As provinces ease up COVID-19 restrictions and local economies look to reopen businesses, more than two-thirds of Canadians (69 per cent) are still spending less on non-essential items like gifts or restaurants meals, according to a new study from the Angus Reid Institute.

The poll results, published Thursday, found a significant downward trend in non-essential spending, as Canadians continue to shun frivolous purchases in favour of groceries, gas and other necessities.

The online poll found that while the majority of Canadians’ personal finances appear to be improving, with 80 per cent of Canadians now reporting their financial status as ‘good’ or ‘great’ compared with 73 per cent in April, the recovery differs strongly across income levels.

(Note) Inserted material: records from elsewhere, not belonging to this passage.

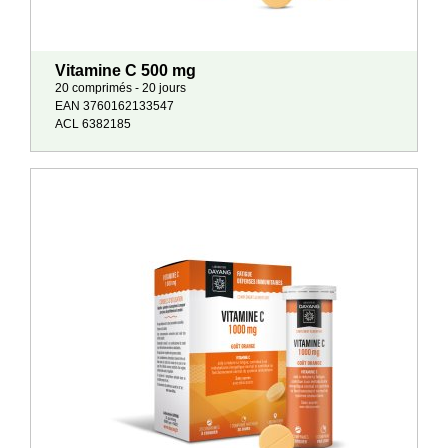
Vitamine C 500 mg
20 comprimés - 20 jours
EAN 3760162133547
ACL 6382185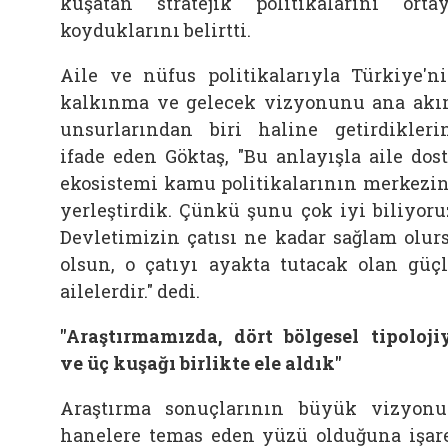
kuşatan stratejik politikalarını orta
koyduklarını belirtti.
Aile
ve nüfus politikalarıyla Türkiye'n
kalkınma ve gelecek vizyonunu ana ak
unsurlarından biri haline getirdikleri
ifade eden Göktaş, "Bu anlayışla
aile
dos
ekosistemi kamu politikalarının merkezi
yerleştirdik. Çünkü şunu çok iyi biliyoru
Devletimizin çatısı ne kadar sağlam olur
olsun, o çatıyı ayakta tutacak olan güç
ailelerdir." dedi.
"Araştırmamızda, dört bölgesel tipoloji
ve üç kuşağı birlikte ele aldık"
Araştırma sonuçlarının büyük vizyon
hanelere temas eden yüzü olduğuna işar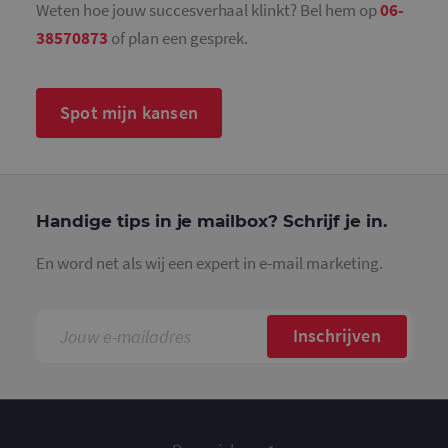
gebruikt o
Weten hoe jouw succesverhaal klinkt? Bel hem op
06-
hoeveelhe
gegevens d
38570873
of plan een gesprek.
Google regi
op websit
veel verkee
beperken.
Spot mijn kansen
_ga_4SR8QTF0BS
.mailcampaigns.nl
1 jaar 1
Deze cooki
maand
gebruikt d
Google Ana
om de sess
te behoud
Handige tips in je mailbox? Schrijf je in.
En word net als wij een expert in e-mail marketing.
Inschrijven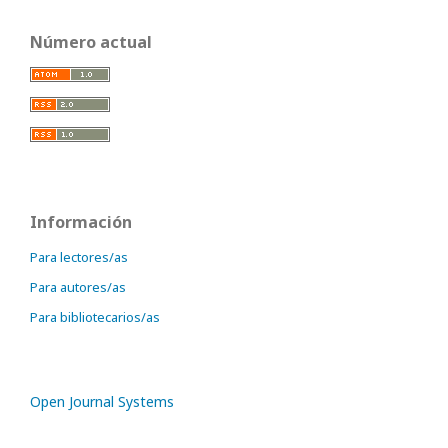
Número actual
Información
Para lectores/as
Para autores/as
Para bibliotecarios/as
Open Journal Systems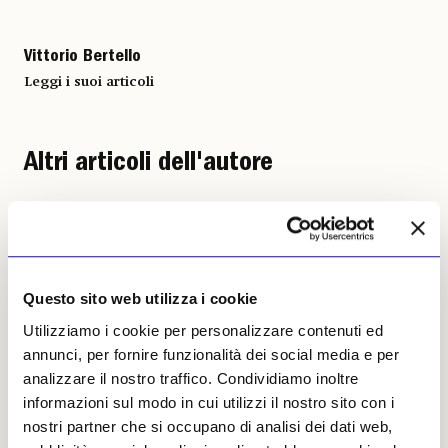
Vittorio Bertello
Leggi i suoi articoli
Altri articoli dell'autore
Questo sito web utilizza i cookie
Utilizziamo i cookie per personalizzare contenuti ed
annunci, per fornire funzionalità dei social media e per
NEWS
ARCHEOLOGIA
NEWS
ARCHEOLOGIA
analizzare il nostro traffico. Condividiamo inoltre
Nelle Dolomiti bellunesi, a
Scoperta a Tava Tepe,
informazioni sul modo in cui utilizzi il nostro sito con i
1.100 metri di altitudine, il
nell’Azerbaigian
nostri partner che si occupano di analisi dei dati web,
primo parto assistito della
occidentale, una cucina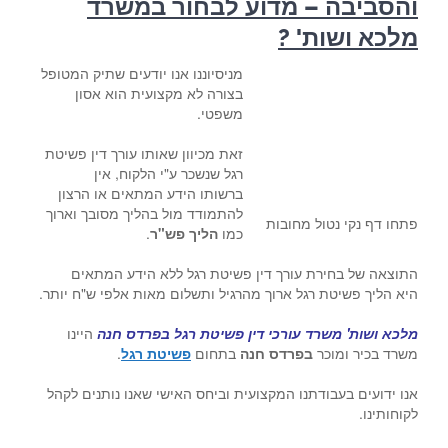
והסביבה – מדוע לבחור במשרד
מלכא ושות' ?
מניסיוננו אנו יודעים שתיק המטופל
בצורה לא מקצועית הוא אסון
משפטי.
זאת מכיוון שאותו עורך דין פשיטת
רגל שנשכר ע"י הלקוח, אין
ברשותו הידע המתאים או הרצון
להתמודד מול בהליך מסובך וארוך
פתחו דף נקי נטול מחובות
כמו
הליך פש"ר
.
התוצאה של בחירת עורך דין פשיטת רגל ללא הידע המתאים
היא הליך פשיטת רגל ארוך מהרגיל ותשלום מאות אלפי ש"ח יותר.
מלכא ושות' משרד עורכי דין פשיטת רגל בפרדס חנה
היינו
משרד בכיר ומוכר
בפרדס חנה
בתחום
פשיטת רגל
.
אנו ידועים בעבודתנו המקצועית וביחס האישי שאנו נותנים לקהל
לקוחותינו.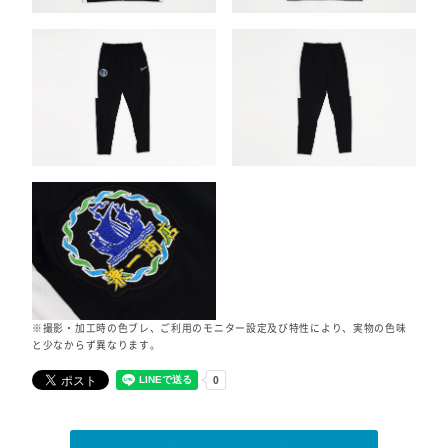
※撮影・加工時の色ブレ、ご利用のモニター設定及び特性により、実物の色味
と少なからず異なります。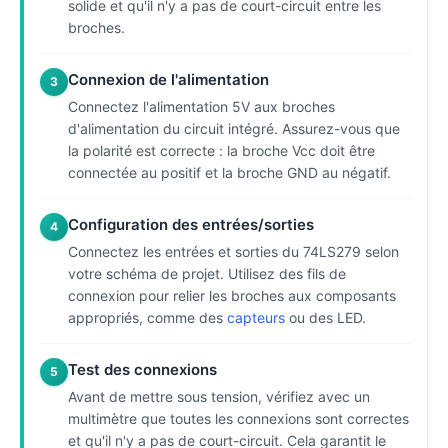
solide et qu'il n'y a pas de court-circuit entre les
broches.
Connexion de l'alimentation
3
Connectez l'alimentation 5V aux broches
d'alimentation du circuit intégré. Assurez-vous que
la polarité est correcte : la broche Vcc doit être
connectée au positif et la broche GND au négatif.
Configuration des entrées/sorties
4
Connectez les entrées et sorties du 74LS279 selon
votre schéma de projet. Utilisez des fils de
connexion pour relier les broches aux composants
appropriés, comme des
capteurs
ou des LED.
Test des connexions
5
Avant de mettre sous tension, vérifiez avec un
multimètre que toutes les connexions sont correctes
et qu'il n'y a pas de court-circuit. Cela garantit le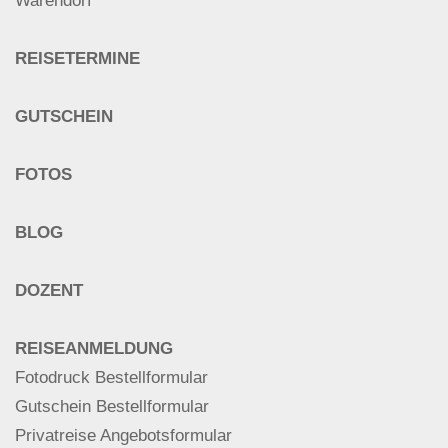
Warendorf
REISETERMINE
GUTSCHEIN
FOTOS
BLOG
DOZENT
REISEANMELDUNG
Fotodruck Bestellformular
Gutschein Bestellformular
Privatreise Angebotsformular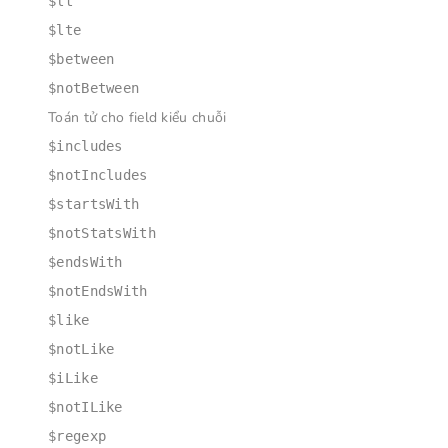
$lt
$lte
$between
$notBetween
Toán tử cho field kiểu chuỗi
$includes
$notIncludes
$startsWith
$notStatsWith
$endsWith
$notEndsWith
$like
$notLike
$iLike
$notILike
$regexp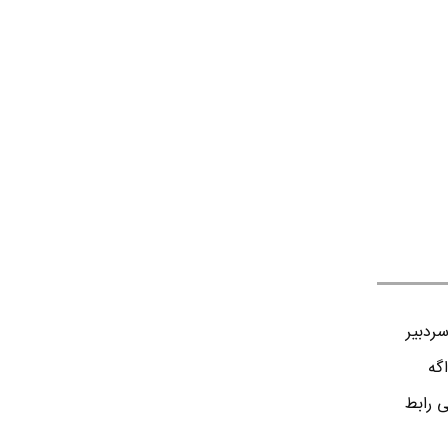
ردبير
اگه
ی رابط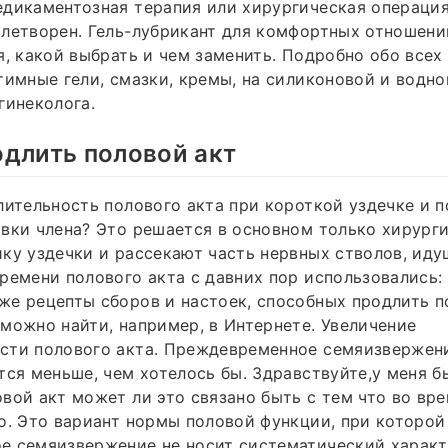
дикаментозная терапия или хирургическая операция
летворен. Гель-лубрикант для комфортных отношений
я, какой выбрать и чем заменить. Подробно обо всех
тимные гели, смазки, кремы, на силиконовой и водно
гинеколога.
длить половой акт
лительность полового акта при короткой уздечке и 
вки члена? Это решается в основном только хирург
ку уздечки и рассекают часть нервных стволов, иду
ремени полового акта с давних пор использовались: 
е рецепты сборов и настоек, способных продлить п
можно найти, например, в Интернете. Увеличение
сти полового акта. Преждевременное семяизвержени
тся меньше, чем хотелось бы. Здравствуйте,у меня 
вой акт может ли это связано быть с тем что во вр
о. Это вариант нормы половой функции, при которой
 семяизвержение не носит систематический характе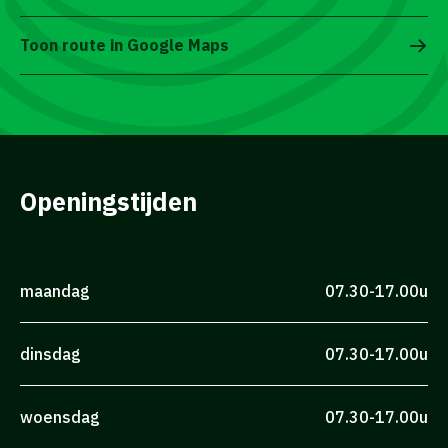
Toon route in Google Maps
Openingstijden
maandag
07.30-17.00u
dinsdag
07.30-17.00u
woensdag
07.30-17.00u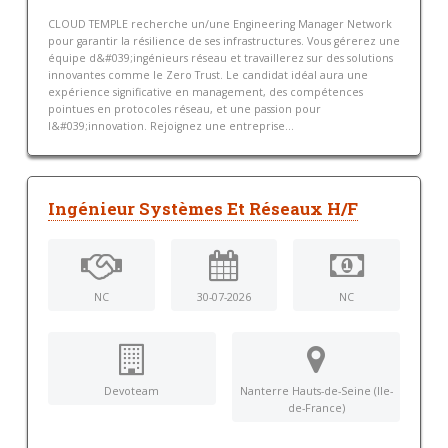
CLOUD TEMPLE recherche un/une Engineering Manager Network
pour garantir la résilience de ses infrastructures. Vous gérerez une
équipe d&#039;ingénieurs réseau et travaillerez sur des solutions
innovantes comme le Zero Trust. Le candidat idéal aura une
expérience significative en management, des compétences
pointues en protocoles réseau, et une passion pour
l&#039;innovation. Rejoignez une entreprise...
Ingénieur Systèmes Et Réseaux H/F
NC
30-07-2026
NC
Devoteam
Nanterre Hauts-de-Seine (Ile-
de-France)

Sixty-five per cent of Canadians earning less than $50,000 said they are in good financial shape compared to 89 per cent among those earning $100,000 or more. Canadians receiving employment insurance or the Canada Emergency Response Benefit (CERB) are even more fragile, with 30 per cent saying they are barely hanging on.

The study found that three-in-10 Canadians have lost work due to COVID-19 – a number that has remained steady since May – and that 38 per cent of those who have lost their jobs described their personal finances as bad or terrible, three times the amount of those still employed (13 per cent).  

Financial status notwithstanding, Canadians across all income levels agree that now is not the time to make major purchases such as a vehicle or home. More than half (56 per cent) said that the next year is a bad time for major expenditures, with this number rising to two-thirds (65 per cent) in lower income brackets.

The Angus Reid Institute conducted the online survey of 1,503 randomized Canadian adults from July 10 -11, 2020.